Description of the task: Each entry, in full: copy it out exactly.

BEGIN Data

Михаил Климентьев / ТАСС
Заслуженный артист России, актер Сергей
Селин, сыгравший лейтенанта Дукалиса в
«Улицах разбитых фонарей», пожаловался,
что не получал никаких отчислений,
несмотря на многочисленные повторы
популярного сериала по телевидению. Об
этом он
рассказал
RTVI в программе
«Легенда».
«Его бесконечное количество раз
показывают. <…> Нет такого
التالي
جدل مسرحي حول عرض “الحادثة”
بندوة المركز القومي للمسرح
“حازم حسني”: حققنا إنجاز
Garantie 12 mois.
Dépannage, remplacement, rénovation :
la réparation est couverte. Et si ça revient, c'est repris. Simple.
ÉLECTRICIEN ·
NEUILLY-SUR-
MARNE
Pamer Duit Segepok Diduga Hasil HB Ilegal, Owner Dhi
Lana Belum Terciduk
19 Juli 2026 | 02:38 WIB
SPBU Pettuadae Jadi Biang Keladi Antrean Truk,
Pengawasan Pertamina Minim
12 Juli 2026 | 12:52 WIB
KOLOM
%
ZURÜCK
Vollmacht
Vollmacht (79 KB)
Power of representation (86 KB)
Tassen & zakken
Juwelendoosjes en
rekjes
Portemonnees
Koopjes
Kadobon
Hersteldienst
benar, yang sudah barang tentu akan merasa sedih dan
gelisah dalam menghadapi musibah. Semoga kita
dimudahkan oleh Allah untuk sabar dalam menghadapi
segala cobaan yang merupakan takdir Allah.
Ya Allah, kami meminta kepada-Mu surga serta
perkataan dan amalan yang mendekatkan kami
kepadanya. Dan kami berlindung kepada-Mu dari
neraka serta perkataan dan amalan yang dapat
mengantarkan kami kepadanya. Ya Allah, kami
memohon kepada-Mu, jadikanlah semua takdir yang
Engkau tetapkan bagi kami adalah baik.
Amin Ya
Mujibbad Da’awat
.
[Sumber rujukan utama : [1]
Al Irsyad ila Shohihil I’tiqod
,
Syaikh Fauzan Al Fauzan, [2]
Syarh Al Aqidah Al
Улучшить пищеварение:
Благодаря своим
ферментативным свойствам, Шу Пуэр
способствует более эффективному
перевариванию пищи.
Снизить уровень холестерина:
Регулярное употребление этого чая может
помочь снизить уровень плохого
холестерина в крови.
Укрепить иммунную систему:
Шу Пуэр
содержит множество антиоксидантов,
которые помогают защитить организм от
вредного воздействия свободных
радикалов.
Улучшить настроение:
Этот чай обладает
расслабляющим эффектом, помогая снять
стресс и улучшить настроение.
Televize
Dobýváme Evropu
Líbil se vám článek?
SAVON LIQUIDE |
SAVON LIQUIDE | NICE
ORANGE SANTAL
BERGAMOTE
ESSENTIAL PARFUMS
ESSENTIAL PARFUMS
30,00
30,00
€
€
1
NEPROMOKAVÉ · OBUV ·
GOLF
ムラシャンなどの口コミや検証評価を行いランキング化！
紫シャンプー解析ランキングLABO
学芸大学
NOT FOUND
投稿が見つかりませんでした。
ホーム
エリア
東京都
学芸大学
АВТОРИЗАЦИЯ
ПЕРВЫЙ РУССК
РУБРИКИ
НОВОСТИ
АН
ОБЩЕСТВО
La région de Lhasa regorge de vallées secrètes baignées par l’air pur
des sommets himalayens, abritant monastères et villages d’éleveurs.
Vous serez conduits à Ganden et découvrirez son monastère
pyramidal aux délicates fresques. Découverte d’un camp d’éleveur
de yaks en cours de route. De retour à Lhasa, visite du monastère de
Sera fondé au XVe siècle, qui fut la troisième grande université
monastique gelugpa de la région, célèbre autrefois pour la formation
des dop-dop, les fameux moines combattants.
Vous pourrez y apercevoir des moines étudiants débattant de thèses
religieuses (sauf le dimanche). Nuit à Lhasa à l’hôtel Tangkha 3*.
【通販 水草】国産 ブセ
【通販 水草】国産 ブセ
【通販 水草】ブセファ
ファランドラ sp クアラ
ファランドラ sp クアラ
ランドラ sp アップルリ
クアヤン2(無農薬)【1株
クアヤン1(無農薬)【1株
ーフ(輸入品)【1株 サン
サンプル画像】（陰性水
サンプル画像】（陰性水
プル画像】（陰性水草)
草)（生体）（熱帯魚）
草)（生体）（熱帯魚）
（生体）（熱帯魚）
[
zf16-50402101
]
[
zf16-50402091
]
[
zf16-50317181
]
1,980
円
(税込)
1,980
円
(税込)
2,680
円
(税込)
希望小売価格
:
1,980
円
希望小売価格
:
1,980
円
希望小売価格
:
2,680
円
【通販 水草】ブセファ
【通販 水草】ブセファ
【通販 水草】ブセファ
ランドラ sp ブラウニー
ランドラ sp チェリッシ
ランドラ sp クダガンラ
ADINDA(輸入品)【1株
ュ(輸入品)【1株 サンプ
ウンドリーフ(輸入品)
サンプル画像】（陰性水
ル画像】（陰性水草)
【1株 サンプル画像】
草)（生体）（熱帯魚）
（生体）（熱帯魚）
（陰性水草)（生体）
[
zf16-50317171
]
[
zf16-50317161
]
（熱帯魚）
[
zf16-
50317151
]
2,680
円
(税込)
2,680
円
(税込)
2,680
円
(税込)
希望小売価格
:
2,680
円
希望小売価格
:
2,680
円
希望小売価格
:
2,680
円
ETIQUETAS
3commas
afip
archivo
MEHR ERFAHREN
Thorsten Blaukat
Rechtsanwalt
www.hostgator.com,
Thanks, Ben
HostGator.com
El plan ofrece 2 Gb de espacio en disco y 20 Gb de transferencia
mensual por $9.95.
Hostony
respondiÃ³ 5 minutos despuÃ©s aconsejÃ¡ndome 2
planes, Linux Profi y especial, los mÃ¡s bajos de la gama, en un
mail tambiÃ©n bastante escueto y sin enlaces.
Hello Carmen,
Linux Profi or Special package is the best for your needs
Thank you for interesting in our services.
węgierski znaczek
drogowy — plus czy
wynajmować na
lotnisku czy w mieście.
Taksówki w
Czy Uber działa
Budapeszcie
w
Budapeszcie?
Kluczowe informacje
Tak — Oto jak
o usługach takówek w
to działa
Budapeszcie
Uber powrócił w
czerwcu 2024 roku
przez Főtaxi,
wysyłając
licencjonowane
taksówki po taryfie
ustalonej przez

END Data

Output for this exercise:
Михаил Климентьев / ТАСС
Заслуженный артист России, актер Сергей
Селин, сыгравший лейтенанта Дукалиса в
«Улицах разбитых фонарей», пожаловался,
что не получал никаких отчислений,
несмотря на многочисленные повторы
популярного сериала по телевидению. Об
этом он
рассказал
RTVI в программе
«Легенда».
«Его бесконечное количество раз
показывают. <…> Нет такого
التالي
جدل مسرحي حول عرض “الحادثة”
بندوة المركز القومي للمسرح
“حازم حسني”: حققنا إنجاز
Garantie 12 mois.
Dépannage, remplacement, rénovation :
la réparation est couverte. Et si ça revient, c'est repris. Simple.
ÉLECTRICIEN ·
NEUILLY-SUR-
MARNE
Pamer Duit Segepok Diduga Hasil HB Ilegal, Owner Dhi
Lana Belum Terciduk
19 Juli 2026 | 02:38 WIB
SPBU Pettuadae Jadi Biang Keladi Antrean Truk,
Pengawasan Pertamina Minim
12 Juli 2026 | 12:52 WIB
KOLOM
%
ZURÜCK
Vollmacht
Vollmacht (79 KB)
Power of representation (86 KB)
Tassen & zakken
Juwelendoosjes en
rekjes
Portemonnees
Koopjes
Kadobon
Hersteldienst
benar, yang sudah barang tentu akan merasa sedih dan
gelisah dalam menghadapi musibah. Semoga kita
dimudahkan oleh Allah untuk sabar dalam menghadapi
segala cobaan yang merupakan takdir Allah.
Ya Allah, kami meminta kepada-Mu surga serta
perkataan dan amalan yang mendekatkan kami
kepadanya. Dan kami berlindung kepada-Mu dari
neraka serta perkataan dan amalan yang dapat
mengantarkan kami kepadanya. Ya Allah, kami
memohon kepada-Mu, jadikanlah semua takdir yang
Engkau tetapkan bagi kami adalah baik.
Amin Ya
Mujibbad Da’awat
.
[Sumber rujukan utama : [1]
Al Irsyad ila Shohihil I’tiqod
,
Syaikh Fauzan Al Fauzan, [2]
Syarh Al Aqidah Al
Улучшить пищеварение:
Благодаря своим
ферментативным свойствам, Шу Пуэр
способствует более эффективному
перевариванию пищи.
Снизить уровень холестерина:
Регулярное употребление этого чая может
помочь снизить уровень плохого
холестерина в крови.
Укрепить иммунную систему:
Шу Пуэр
содержит множество антиоксидантов,
которые помогают защитить организм от
вредного воздействия свободных
радикалов.
Улучшить настроение:
Этот чай обладает
расслабляющим эффектом, помогая снять
стресс и улучшить настроение.
Televize
Dobýváme Evropu
Líbil se vám článek?
SAVON LIQUIDE |
SAVON LIQUIDE | NICE
ORANGE SANTAL
BERGAMOTE
ESSENTIAL PARFUMS
ESSENTIAL PARFUMS
30,00
30,00
€
€
1
NEPROMOKAVÉ · OBUV ·
GOLF
ムラシャンなどの口コミや検証評価を行いランキング化！
紫シャンプー解析ランキングLABO
学芸大学
NOT FOUND
投稿が見つかりませんでした。
ホーム
エリア
東京都
学芸大学
АВТОРИЗАЦИЯ
ПЕРВЫЙ РУССК
РУБРИКИ
НОВОСТИ
АН
ОБЩЕСТВО
La région de Lhasa regorge de vallées secrètes baignées par l’air pur
des sommets himalayens, abritant monastères et villages d’éleveurs.
Vous serez conduits à Ganden et découvrirez son monastère
pyramidal aux délicates fresques. Découverte d’un camp d’éleveur
de yaks en cours de route. De retour à Lhasa, visite du monastère de
Sera fondé au XVe siècle, qui fut la troisième grande université
monastique gelugpa de la région, célèbre autrefois pour la formation
des dop-dop, les fameux moines combattants.
Vous pourrez y apercevoir des moines étudiants débattant de thèses
religieuses (sauf le dimanche). Nuit à Lhasa à l’hôtel Tangkha 3*.
【通販 水草】国産 ブセ
【通販 水草】国産 ブセ
【通販 水草】ブセファ
ファランドラ sp クアラ
ファランドラ sp クアラ
ランドラ sp アップルリ
クアヤン2(無農薬)【1株
クアヤン1(無農薬)【1株
ーフ(輸入品)【1株 サン
サンプル画像】（陰性水
サンプル画像】（陰性水
プル画像】（陰性水草)
草)（生体）（熱帯魚）
草)（生体）（熱帯魚）
（生体）（熱帯魚）
[
zf16-50402101
]
[
zf16-50402091
]
[
zf16-50317181
]
1,980
円
(税込)
1,980
円
(税込)
2,680
円
(税込)
希望小売価格
:
1,980
円
希望小売価格
:
1,980
円
希望小売価格
:
2,680
円
【通販 水草】ブセファ
【通販 水草】ブセファ
【通販 水草】ブセファ
ランドラ sp ブラウニー
ランドラ sp チェリッシ
ランドラ sp クダガンラ
ADINDA(輸入品)【1株
ュ(輸入品)【1株 サンプ
ウンドリーフ(輸入品)
サンプル画像】（陰性水
ル画像】（陰性水草)
【1株 サンプル画像】
草)（生体）（熱帯魚）
（生体）（熱帯魚）
（陰性水草)（生体）
[
zf16-50317171
]
[
zf16-50317161
]
（熱帯魚）
[
zf16-
50317151
]
2,680
円
(税込)
2,680
円
(税込)
2,680
円
(税込)
希望小売価格
:
2,680
円
希望小売価格
:
2,680
円
希望小売価格
:
2,680
円
ETIQUETAS
3commas
afip
archivo
MEHR ERFAHREN
Thorsten Blaukat
Rechtsanwalt
www.hostgator.com,
Thanks, Ben
HostGator.com
El plan ofrece 2 Gb de espacio en disco y 20 Gb de transferencia
mensual por $9.95.
Hostony
respondiÃ³ 5 minutos despuÃ©s aconsejÃ¡ndome 2
planes, Linux Profi y especial, los mÃ¡s bajos de la gama, en un
mail tambiÃ©n bastante escueto y sin enlaces.
Hello Carmen,
Linux Profi or Special package is the best for your needs
Thank you for interesting in our services.
węgierski znaczek
drogowy — plus czy
wynajmować na
lotnisku czy w mieście.
Taksówki w
Czy Uber działa
Budapeszcie
w
Budapeszcie?
Kluczowe informacje
Tak — Oto jak
o usługach takówek w
to działa
Budapeszcie
Uber powrócił w
czerwcu 2024 roku
przez Főtaxi,
wysyłając
licencjonowane
taksówki po taryfie
ustalonej przez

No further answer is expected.